As with most great dystopian visions, the power of the nightmare lies in its connections to our present, and in Oklahoma, your Big Brother future is now. According to The Oklahoman, a company called Gatso USA contracts with the Oklahoma District Attorneys Council [DAC] to use license plate scanners to catch uninsured drivers.
Gatso USA is a division of Sweden-based Sensys Gatso, which sounds like the name of an arms dealer from Tatooine. When Gatso catches someone driving without insurance, they send the motorist a letter notifying them of the legal requirement to properly insure their vehicles and charge them a $184 fee. Gatso gets $80, the DAC gets $84 and the rest goes to administrative costs and a state pension fund for law enforcement, which is supposed to make it feel warm and fuzzy, like a puppy hiding from the mechanized security forces patrolling a blighted future world.
CFN thought the letter sounded kind of like a traffic ticket. Sure, it’s issued by a company hailing from the land of difficult-to-assemble furniture instead of Oklahoma law enforcement, but it’s still a ticket or a citation, right?
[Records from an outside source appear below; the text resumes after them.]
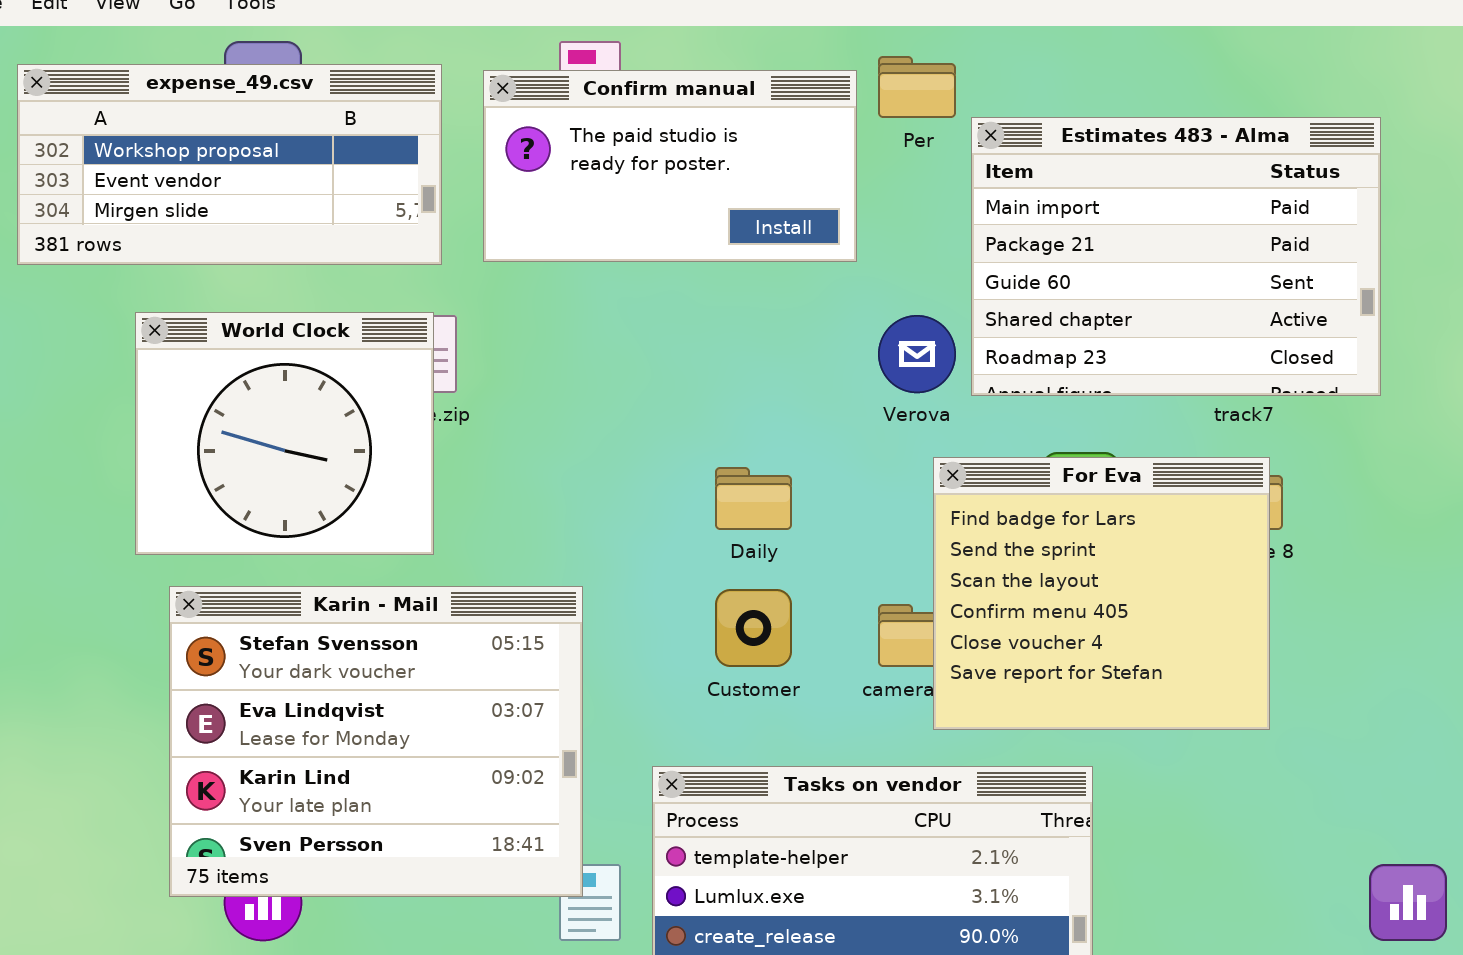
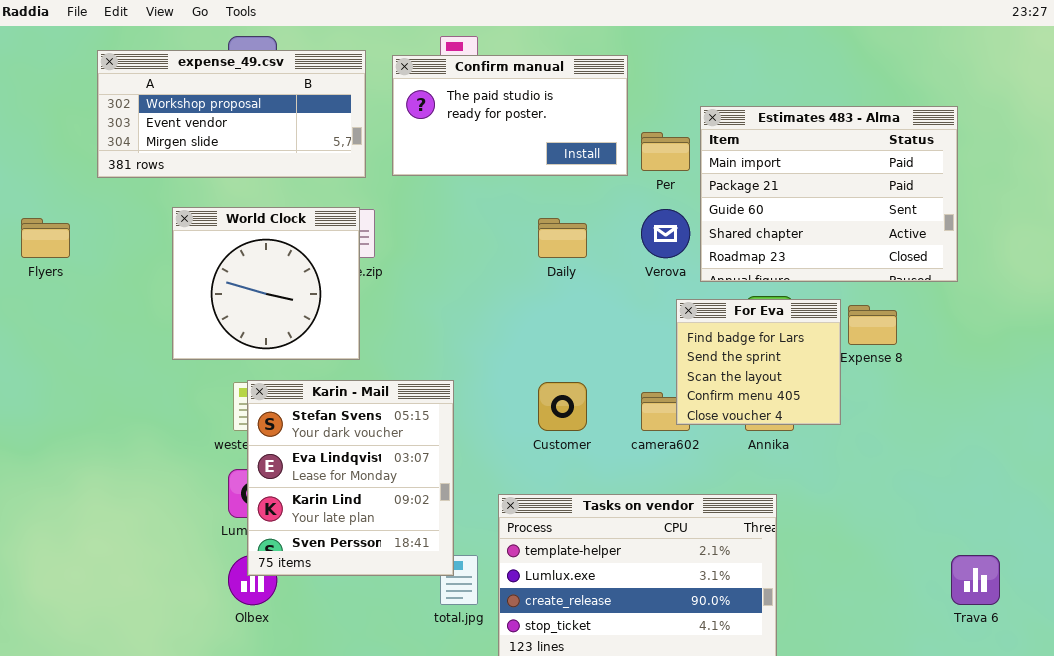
Per: [878,56,956,118] -> [641,132,690,171], moved
Estimates 483 - Alma: [971,117,1381,396] -> [700,106,958,282], moved
For Eva: [933,457,1270,730] -> [676,299,841,425], resized
Daily: [715,467,792,530] -> [538,218,587,258], moved
Karin - Mail: [169,586,583,897] -> [247,380,454,576], resized

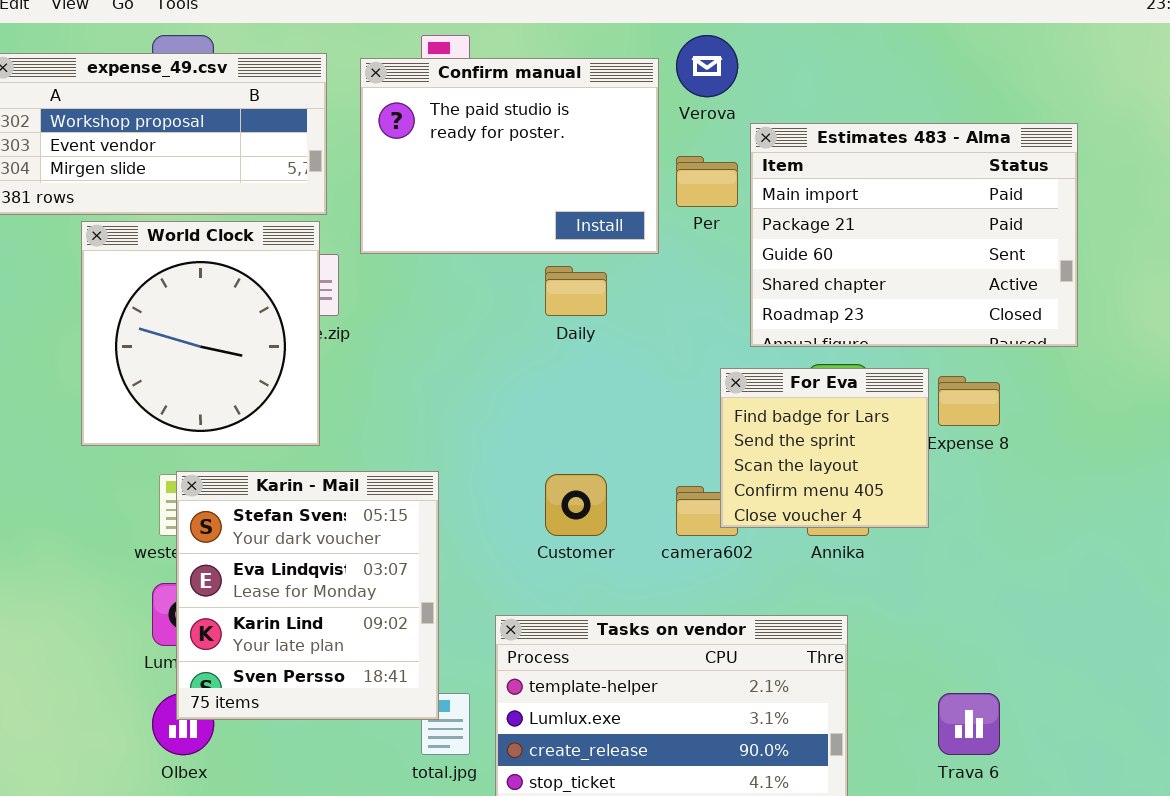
Confirm manual: [392,55,628,176] -> [360,58,659,254], resized
World Clock: [172,207,360,360] -> [81,221,320,446], resized
Verova: [641,209,690,258] -> [676,35,738,97], moved
Trava 6: [951,555,1000,605] -> [938,693,1000,755], moved

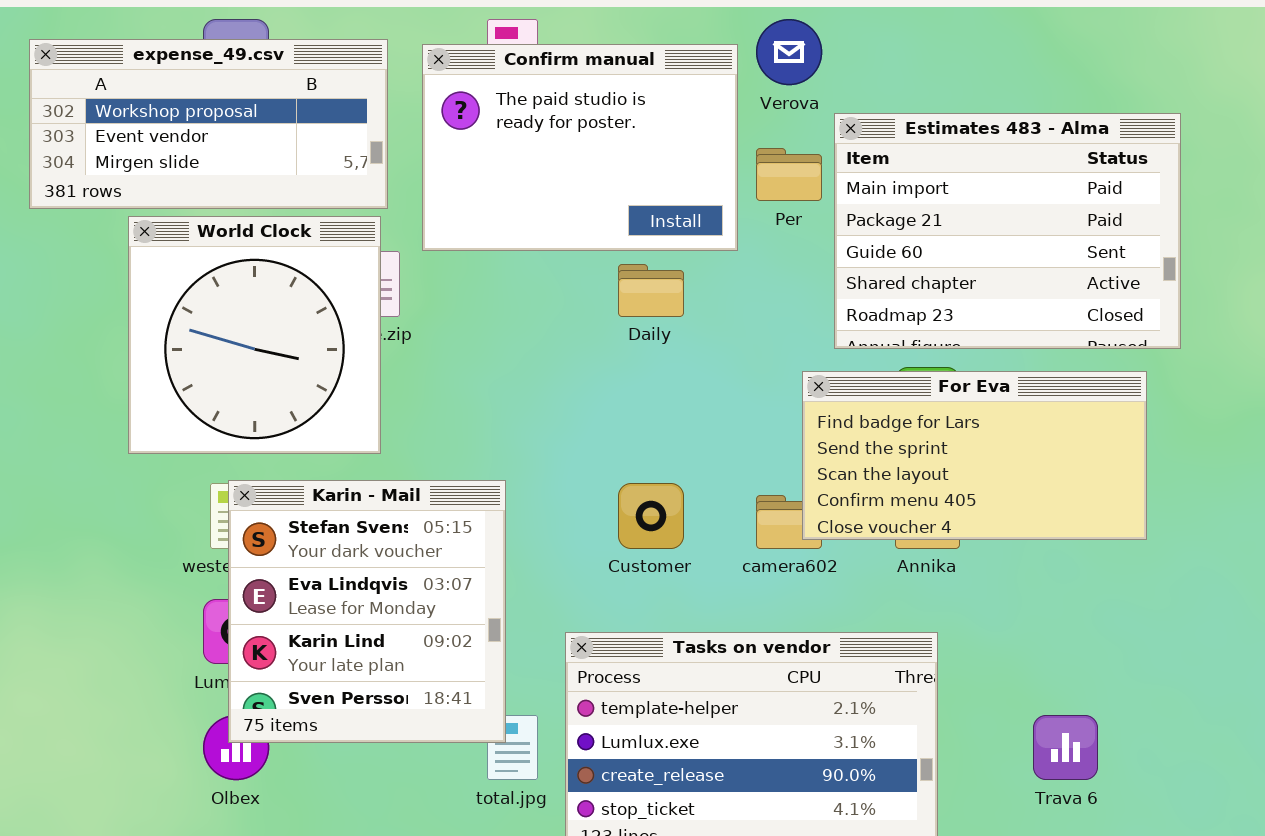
For Eva: [720,368,929,528] -> [802,371,1147,540], resized

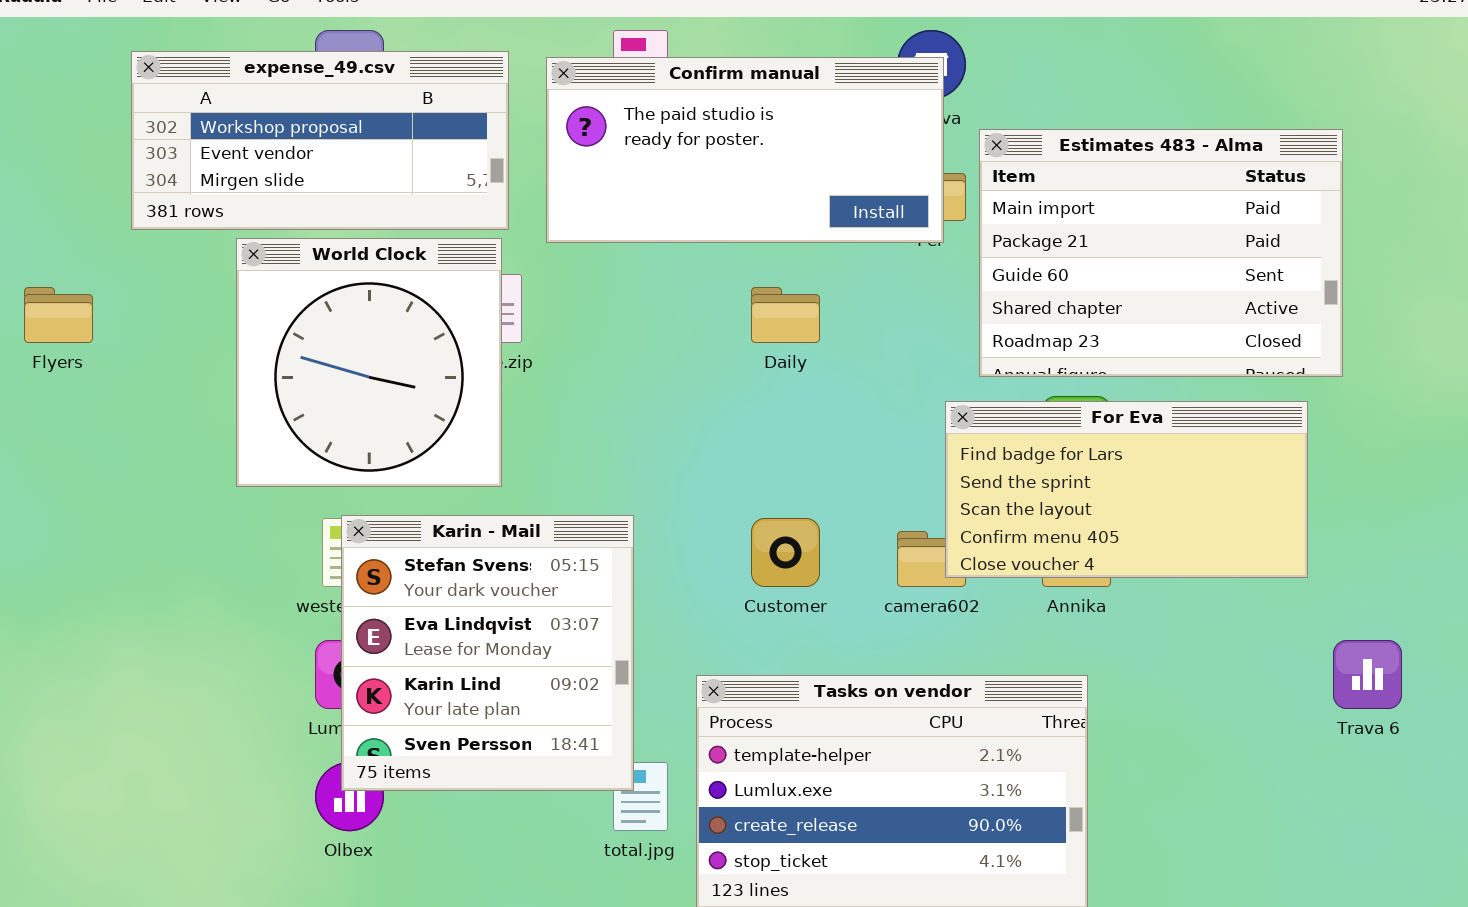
Confirm manual: [422,44,738,251] -> [546,57,944,243], resized
Trava 6: [1033,715,1098,780] -> [1333,640,1402,709], moved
“It’s not a ticket or a citation,” said DAC executive coordinator Trent Baggett in an interview with The Oklahoman, because of course he said that. “It’s a letter stating, ‘Our records show you do not have insurance.’” And charging you $184.
Gatso is getting attention these days via class-action lawsuits, which are pending against them in Iowa, Florida, Georgia and Alabama, where good ol’ boys worry this high-tech Boss Hogg will catch the General Lee before it can get over the creek bed.
CFN strongly believes it is important for all motorists to be insured – it’s a public safety issue. But the $2 million Gatso deal feels like a near-future cyber-boondoggle. Legislators should provide more funding to the Department of Public Safety to police insurance shirkers so we’re not subject to the electronic eyes of our Swedish overlords.